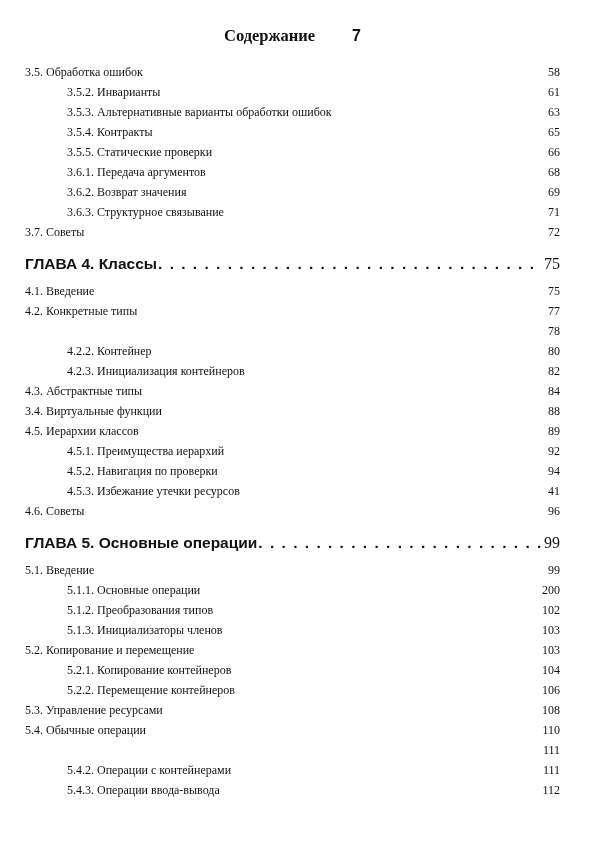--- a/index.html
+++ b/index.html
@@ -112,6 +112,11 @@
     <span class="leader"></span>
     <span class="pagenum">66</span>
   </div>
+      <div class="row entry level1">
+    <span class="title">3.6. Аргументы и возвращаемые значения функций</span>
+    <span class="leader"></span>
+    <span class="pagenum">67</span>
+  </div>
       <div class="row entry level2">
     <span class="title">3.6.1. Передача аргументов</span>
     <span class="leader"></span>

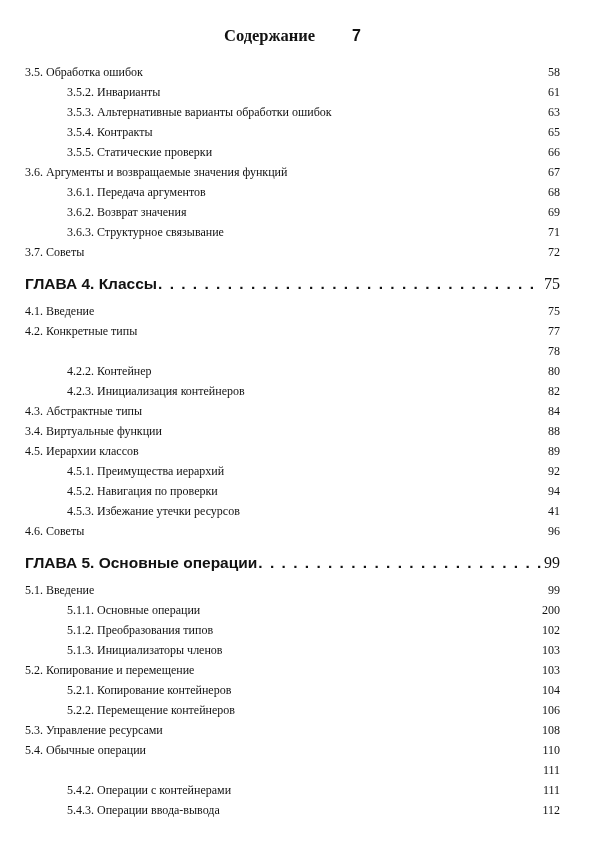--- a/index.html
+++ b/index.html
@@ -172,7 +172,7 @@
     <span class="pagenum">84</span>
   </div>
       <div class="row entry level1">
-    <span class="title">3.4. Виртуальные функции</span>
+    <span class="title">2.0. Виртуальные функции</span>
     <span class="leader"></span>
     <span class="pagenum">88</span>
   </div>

● ● ●

Job | When you retype the data above, match every line exactly and leave the pictures behind.

Result for this task |
--- a/index.html
+++ b/index.html
@@ -112,6 +112,11 @@
     <span class="leader"></span>
     <span class="pagenum">66</span>
   </div>
+      <div class="row entry level1">
+    <span class="title">3.6. Аргументы и возвращаемые значения функций</span>
+    <span class="leader"></span>
+    <span class="pagenum">67</span>
+  </div>
       <div class="row entry level2">
     <span class="title">3.6.1. Передача аргументов</span>
     <span class="leader"></span>

--- a/index.html
+++ b/index.html
@@ -172,7 +172,7 @@
     <span class="pagenum">84</span>
   </div>
       <div class="row entry level1">
-    <span class="title">3.4. Виртуальные функции</span>
+    <span class="title">2.0. Виртуальные функции</span>
     <span class="leader"></span>
     <span class="pagenum">88</span>
   </div>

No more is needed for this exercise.